- _Your assignment_
In the data, find each line where the word "pixels" appears and list that line.

[Structured page parsing data]
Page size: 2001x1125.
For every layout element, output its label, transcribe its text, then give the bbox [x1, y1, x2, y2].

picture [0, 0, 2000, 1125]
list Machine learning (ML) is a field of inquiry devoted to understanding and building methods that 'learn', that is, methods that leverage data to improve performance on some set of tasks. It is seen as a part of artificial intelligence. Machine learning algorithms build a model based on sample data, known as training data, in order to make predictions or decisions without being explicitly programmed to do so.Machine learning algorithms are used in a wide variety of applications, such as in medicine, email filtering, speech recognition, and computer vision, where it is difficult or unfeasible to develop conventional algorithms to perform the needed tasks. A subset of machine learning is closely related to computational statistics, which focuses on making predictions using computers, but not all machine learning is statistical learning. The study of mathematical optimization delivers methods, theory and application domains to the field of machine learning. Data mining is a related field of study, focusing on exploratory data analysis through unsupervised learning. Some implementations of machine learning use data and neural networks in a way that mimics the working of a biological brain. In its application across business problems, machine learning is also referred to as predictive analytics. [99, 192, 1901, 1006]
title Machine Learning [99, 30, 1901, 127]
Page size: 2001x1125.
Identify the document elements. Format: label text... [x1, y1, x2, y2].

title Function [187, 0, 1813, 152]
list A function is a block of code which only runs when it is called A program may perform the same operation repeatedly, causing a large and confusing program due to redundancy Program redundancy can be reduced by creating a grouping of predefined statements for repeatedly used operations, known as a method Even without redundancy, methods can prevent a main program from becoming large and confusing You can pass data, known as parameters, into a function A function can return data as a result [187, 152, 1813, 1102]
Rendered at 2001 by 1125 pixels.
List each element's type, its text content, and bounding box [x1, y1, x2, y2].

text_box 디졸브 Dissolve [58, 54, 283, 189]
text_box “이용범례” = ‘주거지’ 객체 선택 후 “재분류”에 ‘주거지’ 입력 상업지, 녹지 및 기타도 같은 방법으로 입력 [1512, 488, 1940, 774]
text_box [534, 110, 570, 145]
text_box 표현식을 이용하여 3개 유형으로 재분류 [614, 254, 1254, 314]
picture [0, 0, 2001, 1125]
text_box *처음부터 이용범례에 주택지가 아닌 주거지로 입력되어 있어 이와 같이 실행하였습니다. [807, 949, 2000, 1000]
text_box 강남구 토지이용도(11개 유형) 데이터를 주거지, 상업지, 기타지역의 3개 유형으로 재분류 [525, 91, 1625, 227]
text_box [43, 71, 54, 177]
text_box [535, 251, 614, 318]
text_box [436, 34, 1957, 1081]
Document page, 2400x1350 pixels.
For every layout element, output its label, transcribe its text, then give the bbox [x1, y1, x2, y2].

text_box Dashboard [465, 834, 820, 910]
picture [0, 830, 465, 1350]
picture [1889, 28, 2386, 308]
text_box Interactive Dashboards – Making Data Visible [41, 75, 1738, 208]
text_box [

- _Solved problem_
Rendered at 2001 by 1125 pixels.
Document page, 2400x1350 pixels.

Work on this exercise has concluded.